Figure 2 : Éditeur d’équations Microsoft

Comme dans l’exemple précédent, les vulnérabilités de l’éditeur d’équations peuvent être exploitées depuis un document Office malveillant. Nous l’avons récemment vu avec les vulnérabilités CVE-2017-11882 et CVE-2018-0802. Dans les deux cas, la méthode était la même : les attaquants se servaient des failles de l’éditeur d'équations pour exécuter du code à distance lorsqu’un utilisateur ouvrait un document Office. Notre équipe de recherche sur les menaces (Unit 42) a identifié d’autres vulnérabilités similaires et encore non exploitées liées à l’éditeur d’équations Microsoft (par ex. CVE-2018-0807 et CVE-2018-0798).

Remarque : l’éditeur d'équations Microsoft s’exécute comme un processus séparé (eqnedt32.exe). Par défaut, les mesures de sécurité spécifiques à Microsoft Office (EMET, Windows Defender Exploit Guard, etc.) ne s’appliquent donc pas car elles ne concernent que les processus Microsoft Office (comme winword.exe).

Objets OLE et gestionnaires HTA

Les objets OLE et les gestionnaires HTA servent à ajouter des références vers d’autres documents à l’intérieur de documents Office. Pour compromettre un terminal, les attaquants procèdent comme suit :

1. Un lien OLE2 est inséré à un document Microsoft Word.
2. À l’ouverture du document, le processus Word (winword.exe) envoie une requête HTTP à un serveur distant pour récupérer un fichier HTA contenant un script malveillant.
3. Le processus winword.exe recherche alors le gestionnaire correspondant via un objet COM, ce qui conduit l’application Microsoft HTA (mshta.exe) à charger et exécuter le script malveillant.

Cette technique a été utilisée pour exploiter CVE-2017-0199, une vulnérabilité Microsoft Office/WordPad d’exécution de code à distance.

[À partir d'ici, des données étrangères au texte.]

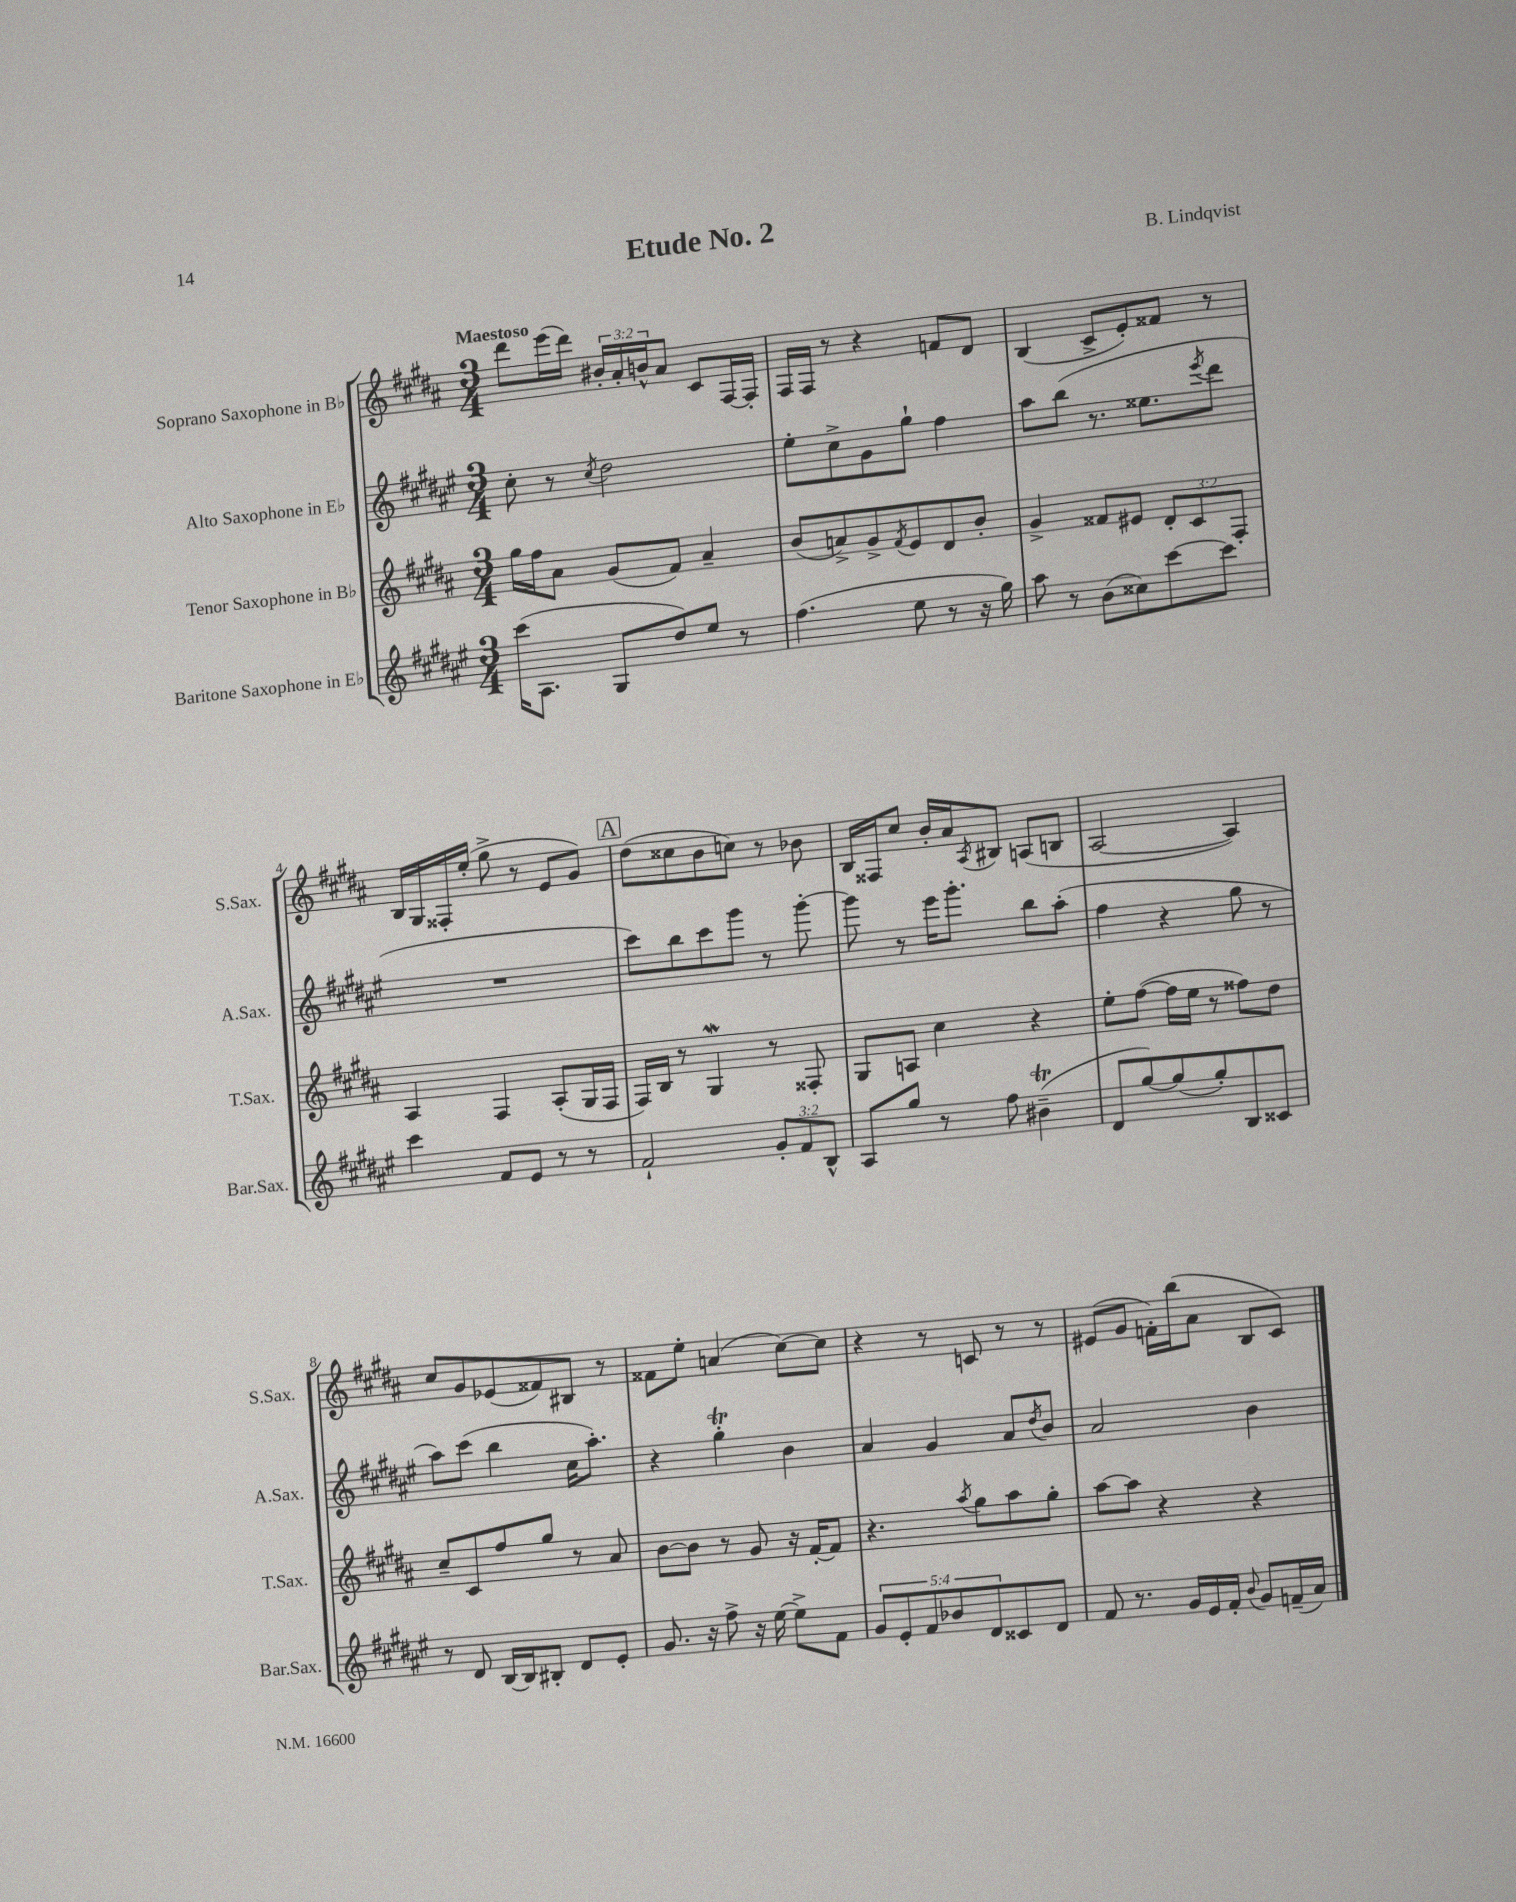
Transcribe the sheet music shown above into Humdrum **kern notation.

**kern	**kern	**kern	**kern
*part4	*part3	*part2	*part1
*staff4	*staff3	*staff2	*staff1
*I"Baritone Saxophone in E♭	*I"Tenor Saxophone in B♭	*I"Alto Saxophone in E♭	*I"Soprano Saxophone in B♭
*I'Bar.Sax.	*I'T.Sax.	*I'A.Sax.	*I'S.Sax.
*clefG2	*clefG2	*clefG2	*clefG2
*k[f#c#g#d#a#e#]	*k[f#c#g#d#a#]	*k[f#c#g#d#a#e#]	*k[f#c#g#d#a#]
*M3/4	*M3/4	*M3/4	*M3/4
=1	=1	=1	=1
!	!	!	!LO:TX:a:B:t=Maestoso
(16ccc#\KL	16gg#\LL	8cc#'\	8ddd#\L
8.A#\J	16ff#\J	.	.
.	8a#\J	8r	(16eee\L
.	.	.	16ddd#\JJ)
.	.	8qcc#/	.
8G#/L	(8g#/L	2dd#\	24b#X'/LL
.	.	.	24a#'/
.	.	.	24bn^^/J
8dd#/)	8f#/J)	.	8a#/J
8ee#/J	4a#~/	.	8c#/L
8r	.	.	[16F#/L
.	.	.	16F#'/JJ]
=2	=2	=2	=2
(4.ff#\	(8b/L	8ee#'\L	16F#/LL
.	.	.	16F#/JJ
.	8an^/)	8cc#^\	8r
.	8g#^/	8g#\	4r
.	8qf#/	.	.
8ee#\	8e/	8gg#`\J	.
8r	8d#/	4ff#\	8fn/L
16r	8b'/J	.	8d#/J
16gg#\)	.	.	.
=3	=3	=3	=3
8aa#\	4g#^/	8aa#\L	(4B/
8r	.	(8bb\J	.
(8b\L	8f##X/L	8.r	8c#^/L
8cc##X\)	8e#X/J	.	8e'/)
.	.	8.ee##X\L	.
[8ccc#\	12d#'/L	.	8f##X/J
.	12c#/	.	.
.	.	8qeee#/	.
8ccc#\J]	.	8ddd#\J	8r
.	12F#'/J	.	.
!!LO:LB:g=z
=4	=4	=4	=4
4ccc#\	4A#/	2.r	16B/LL
.	.	.	16G#/
.	.	.	16F##X'/
.	.	.	(16ee'/JJ
8f#/L	4F#/	.	8gg#^\
8e#/J	.	.	8r
8r	(8A#'/L	.	8e/L
8r	16G#/L	.	8g#/J)
.	16F#/JJ	.	.
!!LO:REH:place=s1:t=A
=5	=5	=5	=5
2f#`/	16F#/LL)	8ccc#\L)	(8dd#\L
.	16B/JJ	.	.
.	8r	8bb\	8cc##X\
.	4G#W/	8ccc#\	8b\
.	.	8ggg#\J	8ccn\J)
12g#'/L	8r	8r	8r
12f#/	.	.	.
.	8F##X'/	[8ggg#'\	8b-X\
12B^^/J	.	.	.
=6	=6	=6	=6
8A#/L	8G#/L	8ggg#\]	16B/LL
.	.	.	16F##X/J
8gg#/J	8An/J	8r	8cc#/J
8r	4cc#\	16eee#\KL	16b'/LL
.	.	8.ggg#'\J	16a#/J
.	.	.	8qA#/
8ff#\	.	.	8B#X/J
(4b#Xt~\	4r	8bb\L	(8An/L
.	.	(8aa#'\J	8Bn/J
=7	=7	=7	=7
8d#/L	8ee'\L	4ff#\	[2A#/
[8gg#/)	([8ff#\J	.	.
(8gg#/]	16ff#\LL]	4r	.
.	16ee\JJ	.	.
8gg#'/)	8r	.	.
8B/	8ff##X\L)	8gg#\	4A#/])
8c##X/J	8dd#\J	8r	.
!!LO:LB:g=z
=8	=8	=8	=8
8r	8cc#~/L	8aa#\L)	8cc#/L
8d#/	8c#/	(8ccc#\J	8g#/
[16B/LL	8ff#/	4bb\	(8e-X/
16B/J]	.	.	.
8B#X'/J	8gg#/J	.	8f##X/)
8d#/L	8r	16cc#\KL	8B#X/J
.	.	8.aa#'\J)	.
8e#'/J	8a#/	.	8r
=9	=9	=9	=9
8.g#/	[8b\L	4r	8f##X\L
.	8b\J]	.	8ee'\J
16r	.	.	.
8ff#^\	8r	4gg#T'\	(4an/
16r	8g#/	.	.
[16ee#\	.	.	.
8ee#^\L]	16r	4b\	[8cc#\L)
.	[16f#'/KL	.	.
8f#\J	8f#/J]	.	8cc#\J]
=10	=10	=10	=10
10g#/L	4.r	4a#/	4r
10e#'/	.	.	.
10f#/	.	.	.
.	.	4g#/	8r
10b-X/	.	.	.
.	8qaa#/	.	.
.	8gg#\L	.	8cn/
10d#/	.	.	.
8c##X/	8aa#\	8a#/L	8r
.	.	8qdd#/	.
8d#/J	8gg#'\J	8b/J	8r
=11	=11	=11	=11
8f#/	[8aa#\L	2a#/	(8e#X/L
8.r	8aa#\J]	.	8g#/J
.	4r	.	16fn'\LL)
16g#/LL	.	.	(16bb\J
16e#/	.	.	8a#\J
16f#'/JJ	.	.	.
8qqb/	.	.	.
8g#/L	4r	4b\	8B/L
(16fn~/L	.	.	8c#/J)
16a#/JJ)	.	.	.
==	==	==	==
*-	*-	*-	*-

Corrigée par Microsoft en septembre 2017, elle a été exploitée à de nombreuses reprises comme lors de la campagne OilRig.

Figure 3 : les fichiers RTF apparaîtront comme des fichiers Word standards

En plus des failles OLE et HTA, les attaquants se sont rendus compte que les fichiers RTF pouvaient également exécuter des objets OLE de type mime « text/html » à l’aide du moteur MSHTML. Autrement dit, les fichiers RTF présentent la même surface d’attaque qu’Internet Explorer.

Connue sous le nom de CVE-2018-8174, cette vulnérabilité permet aux cybercriminels d’exécuter du code HTML, JavaScript ou VBScript de manière arbitraire. À l’image des codes qui s’exécutent depuis Internet Explorer, un code exécuté de cette manière est « isolé », c’est-à-dire qu’il ne peut pas lancer de nouveaux processus, écrire sur le système de fichiers, etc. Toutefois, les attaquants peuvent se servir de cette faille pour en exploiter d’autres (par ex. une vulnérabilité UAF de corruption de la mémoire dans le moteur VBScript) et exécuter du code arbitrairement dans une application Word pour prendre le contrôle du système.

Conclusion

Si elles prolifèrent déjà depuis plus de dix ans, les attaques basées sur les documents sont récemment montées d’un cran, tant en nombre qu’en complexité. Cette tendance peut s’expliquer par la difficulté croissante à utiliser les exploits de navigateurs, en raison du tour de vis opéré par leurs développeurs. Quoi qu’il en soit, les entreprises doivent savoir déjouer ces techniques d’attaque.

Prévention

Outil de protection avancée des terminaux, Palo Alto Networks Traps propose diverses méthodes de prévention des exploits et des malwares :

1. Examen des macros – Traps s’appuie sur le service de Threat Intelligence WildFire et des fonctions locales de machine learning pour analyser chaque document Word en quête d’éventuelles macros malveillantes. Il peut également empêcher les utilisateurs d’ouvrir des fichiers infectés.
2. Prévention des exploits – Grâce à ses fonctions avancées, Traps empêche les tentatives d’exécution de code shell malveillant sur les terminaux.
3. Surveillance par défaut des applications Office – Traps exploite cette fonction pour éviter un détournement malveillant des processus légitimes intégrés.